Greg and Mark Fahey outside their new Bison offices in Kaikorai Valley Rd. PHOTO: GREGOR...
Greg and Mark Fahey outside their new Bison offices in Kaikorai Valley Rd. PHOTO: GREGOR RICHARDSON
Six years ago, Dunedin brothers Mark and Greg Fahey were starting their container logistics business out of, well, a shipping container.

Now the founders of Bison Group are in a new building in Kaikorai Valley Rd, having bounced back from the Alert Level 4 lockdown better than many other businesses. They started the year with 13 staff and are finishing it with 23.

"It’s quite a tangible milestone of our progress," Greg Fahey said of the move.

"It’s been a bit like moving house. It’s pretty disruptive. You throw everything where you think it’s supposed to be and it takes time to sort of settle in and find a home for everything."

The new building had appealed to the Faheys after the company outgrew its previous home at the old Emerson’s factory in Wickliffe St.

The blank canvas at a new site meant Bison would be able to set the site up for future manufacturing and a flow of product through the workshop, Greg added.

Bison develops, manufactures and sells systems — mainly jacks — for lifting and weighing shipping containers.

"There’s nothing really like it in the market globally. So we’ve found a niche we’re now pursuing [and] expanding," Greg said.

"We’ve come from a very small start-up with three blokes working out of a shipping container to what you see now."

Bison’s niche was the ability to offer the container logistics service to smaller operators that needed to move containers.

The alternative options were big container machines typically seen at ports that were much more expensive than what Bison could charge.

"They’re perfectly suited to a port or a big operation, but a small manufacturer or shipper or a site with a limited number of containers may not want to invest as much or may not have the space."

Bison had sold products in 60 countries and its customers were usually importers, exporters, militaries and people using containers for things such as power generation and energy storage.

The increase in staff had been driven by sales.

"We’ve been marketing and selling our equipment and growing the order book and so to meet that demand we’ve got to build our production capacity so we’ve hired about seven new production workers this year, production workers and managers."

The company wanted to keep driving sales growth next year, and was bringing in four new sales staff, including one person to work from Houston, in the United States.

The US was a large and accessible market, Greg said, and being there and in Europe where they already had a salesperson meant they covered three major time zones across the world. Greg said they had practised selling remotely before this year, and the new way of doing business under Covid-19 restrictions suited them.

"That’s played into our hands and we were quite well equipped when Covid hit, we just kept doing what we were doing.
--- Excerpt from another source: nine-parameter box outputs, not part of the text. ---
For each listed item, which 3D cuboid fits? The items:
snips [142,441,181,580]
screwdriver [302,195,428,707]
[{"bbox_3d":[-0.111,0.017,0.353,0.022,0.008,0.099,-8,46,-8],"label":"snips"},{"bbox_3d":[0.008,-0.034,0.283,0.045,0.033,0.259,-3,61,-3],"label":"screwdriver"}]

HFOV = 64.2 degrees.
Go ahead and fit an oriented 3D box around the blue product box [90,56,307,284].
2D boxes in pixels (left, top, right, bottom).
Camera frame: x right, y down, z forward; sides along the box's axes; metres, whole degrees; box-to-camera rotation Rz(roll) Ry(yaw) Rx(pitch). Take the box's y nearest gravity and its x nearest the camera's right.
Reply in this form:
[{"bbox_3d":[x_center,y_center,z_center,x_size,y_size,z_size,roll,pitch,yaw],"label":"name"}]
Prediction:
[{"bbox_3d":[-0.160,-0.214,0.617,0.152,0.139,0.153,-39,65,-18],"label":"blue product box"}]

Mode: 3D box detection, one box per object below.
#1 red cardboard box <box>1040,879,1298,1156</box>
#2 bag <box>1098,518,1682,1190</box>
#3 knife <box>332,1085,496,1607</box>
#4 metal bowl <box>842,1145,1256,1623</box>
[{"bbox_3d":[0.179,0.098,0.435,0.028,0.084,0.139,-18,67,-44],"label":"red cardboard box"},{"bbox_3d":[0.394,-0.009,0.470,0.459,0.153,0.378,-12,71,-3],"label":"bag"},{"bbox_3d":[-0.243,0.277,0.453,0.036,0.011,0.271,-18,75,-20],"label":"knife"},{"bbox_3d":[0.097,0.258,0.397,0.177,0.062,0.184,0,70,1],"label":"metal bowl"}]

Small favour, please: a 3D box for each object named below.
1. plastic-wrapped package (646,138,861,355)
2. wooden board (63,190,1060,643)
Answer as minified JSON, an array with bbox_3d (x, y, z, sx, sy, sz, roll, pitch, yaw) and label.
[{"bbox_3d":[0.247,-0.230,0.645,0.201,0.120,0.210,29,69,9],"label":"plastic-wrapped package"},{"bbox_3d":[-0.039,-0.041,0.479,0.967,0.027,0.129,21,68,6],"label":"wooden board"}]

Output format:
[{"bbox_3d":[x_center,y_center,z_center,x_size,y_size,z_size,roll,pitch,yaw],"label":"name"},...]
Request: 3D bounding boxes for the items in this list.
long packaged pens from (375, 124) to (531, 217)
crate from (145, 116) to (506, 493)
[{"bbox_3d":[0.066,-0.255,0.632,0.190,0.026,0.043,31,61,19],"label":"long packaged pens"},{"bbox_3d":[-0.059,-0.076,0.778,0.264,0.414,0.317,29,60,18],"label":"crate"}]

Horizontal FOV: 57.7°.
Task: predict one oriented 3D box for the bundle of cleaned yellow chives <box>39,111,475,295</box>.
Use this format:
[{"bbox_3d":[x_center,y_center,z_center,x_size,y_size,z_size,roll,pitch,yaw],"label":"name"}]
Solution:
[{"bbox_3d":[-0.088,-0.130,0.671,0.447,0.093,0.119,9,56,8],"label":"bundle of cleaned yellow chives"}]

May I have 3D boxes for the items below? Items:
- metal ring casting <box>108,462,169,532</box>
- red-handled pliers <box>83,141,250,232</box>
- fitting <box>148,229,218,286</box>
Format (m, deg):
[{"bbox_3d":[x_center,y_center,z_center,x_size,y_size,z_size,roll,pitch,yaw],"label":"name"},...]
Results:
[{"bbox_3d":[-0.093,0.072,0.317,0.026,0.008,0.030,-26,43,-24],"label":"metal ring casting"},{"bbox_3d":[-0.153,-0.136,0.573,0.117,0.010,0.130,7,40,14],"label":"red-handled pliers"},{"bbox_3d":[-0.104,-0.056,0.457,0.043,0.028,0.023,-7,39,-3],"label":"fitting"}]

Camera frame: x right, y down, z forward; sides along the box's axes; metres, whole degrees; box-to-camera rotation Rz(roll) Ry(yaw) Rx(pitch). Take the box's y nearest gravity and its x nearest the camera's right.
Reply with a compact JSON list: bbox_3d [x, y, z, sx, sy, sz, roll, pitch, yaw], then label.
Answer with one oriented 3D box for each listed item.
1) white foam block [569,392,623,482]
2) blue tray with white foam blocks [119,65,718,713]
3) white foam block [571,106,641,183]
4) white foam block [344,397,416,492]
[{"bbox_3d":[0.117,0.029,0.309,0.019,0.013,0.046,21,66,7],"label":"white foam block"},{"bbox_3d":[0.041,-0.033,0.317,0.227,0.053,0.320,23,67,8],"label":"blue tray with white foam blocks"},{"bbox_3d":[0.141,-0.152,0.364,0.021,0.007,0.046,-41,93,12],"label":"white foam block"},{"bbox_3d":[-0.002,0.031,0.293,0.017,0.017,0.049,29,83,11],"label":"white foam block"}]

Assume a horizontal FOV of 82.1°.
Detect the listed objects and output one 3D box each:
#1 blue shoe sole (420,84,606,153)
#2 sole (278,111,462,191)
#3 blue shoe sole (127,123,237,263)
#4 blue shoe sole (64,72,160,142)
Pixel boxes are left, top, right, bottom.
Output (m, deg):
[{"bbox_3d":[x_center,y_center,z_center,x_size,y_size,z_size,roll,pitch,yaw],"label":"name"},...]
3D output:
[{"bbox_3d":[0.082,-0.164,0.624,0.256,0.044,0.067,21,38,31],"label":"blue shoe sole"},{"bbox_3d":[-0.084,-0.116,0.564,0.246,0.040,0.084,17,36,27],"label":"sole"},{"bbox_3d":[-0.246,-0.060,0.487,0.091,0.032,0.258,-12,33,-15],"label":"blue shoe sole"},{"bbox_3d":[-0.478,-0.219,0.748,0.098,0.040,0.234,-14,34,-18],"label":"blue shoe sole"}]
We were marketing and selling from our bedrooms and working together with our team spread out with good technology."

Recent logjams at ports and disruptions to supply chains were things he said Bison had to keep a close eye on, and carefully manage how they might affect deliveries to customers.

"We can’t be quite as definitive about when they’re going to get their equipment because of that disruption as well. That can sometimes make a sale a little harder."

Dr Mark Fahey said he was optimistic the world was passing the worst of the Covid-19 era and business was getting back to the "old normal".

He was hopeful supply chains would become less congested next year.

"2021 for us, we’re just continuing to improve and grow and strengthen the business on all fronts," he said.